*** Opening of SOURCE PASSAGE ***
# Another rotary broach project



## melsdad (Jan 24, 2014)

I am in the process of making my own rotary broaching tool. There have been a few threads recently on the subject and that was my motivation to get this project going. 

All the parts of made of S7 tool steel right out of the scrap bin. Once I am sure all works well and no tuning needs to be done I will heat treat all the parts and they will last forever! The broaches I make will be made of M2 or M4 material. The tool will also accommodate broaches from other sources with a .500" shank. 

First project up will be a pentagon shape with an I.C. of .745". 

Sorry I didn't get any pictures of the parts being machined in the lathe. I know how everyone loves those photos. I will be sure to take some action photos of the milling operations though.

*The body of the tool that houses the bearings and the broach nest.*





*The broach nest*





sent from my hand held hickymajig


----------



## melsdad (Jan 24, 2014)

_*The tail piece that will have the 1° angle milled on the face.*_


_*All the pieces.*_


_*This is basically what it will look like when complete. *_




_*That is a 12mm hex broach in the nest.....
*** Close of SOURCE PASSAGE ***
WHAT YOU WILL DO:
Please answer these questions about the rotary broach thread, one answer per line and numbered to match.
1. What material are the tool's parts made of?
2. What shape is the first project, and what is its I.C.?
3. What angle will be milled on the face of the tail piece?
The lines that come next are from a separate source.
*** Opening of RECORD SET ***
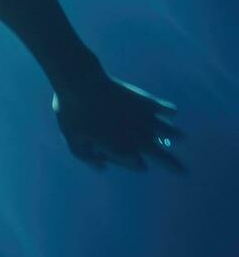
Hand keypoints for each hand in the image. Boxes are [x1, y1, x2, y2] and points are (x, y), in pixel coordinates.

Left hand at [52, 73, 183, 172]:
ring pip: (169, 133)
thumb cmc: (73, 113)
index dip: (132, 163)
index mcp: (122, 150)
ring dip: (174, 136)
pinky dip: (169, 111)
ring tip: (179, 138)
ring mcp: (145, 120)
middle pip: (163, 157)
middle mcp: (139, 138)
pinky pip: (165, 109)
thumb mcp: (72, 140)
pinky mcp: (146, 102)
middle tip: (184, 172)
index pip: (138, 165)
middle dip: (173, 165)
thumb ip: (87, 158)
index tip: (124, 157)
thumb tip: (103, 167)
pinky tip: (172, 113)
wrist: (82, 83)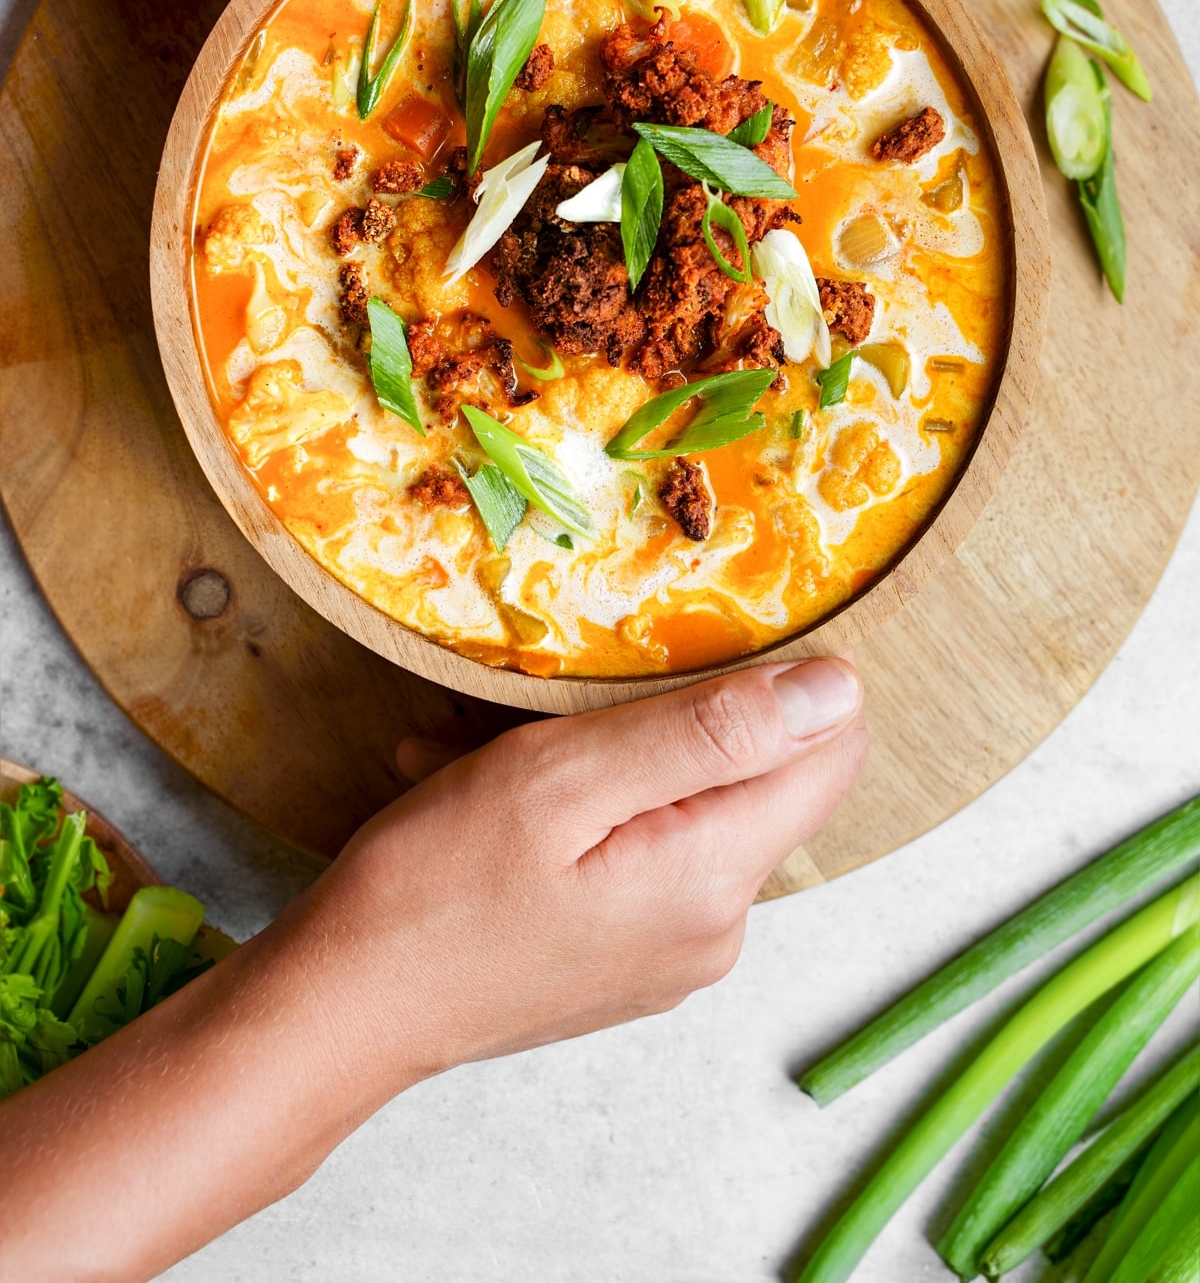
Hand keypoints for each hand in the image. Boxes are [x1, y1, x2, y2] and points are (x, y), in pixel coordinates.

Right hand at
*** Close of RECORD SET ***
TASK RESPONSE:
1. S7 tool steel
2. A pentagon with an I.C. of .745"
3. 1°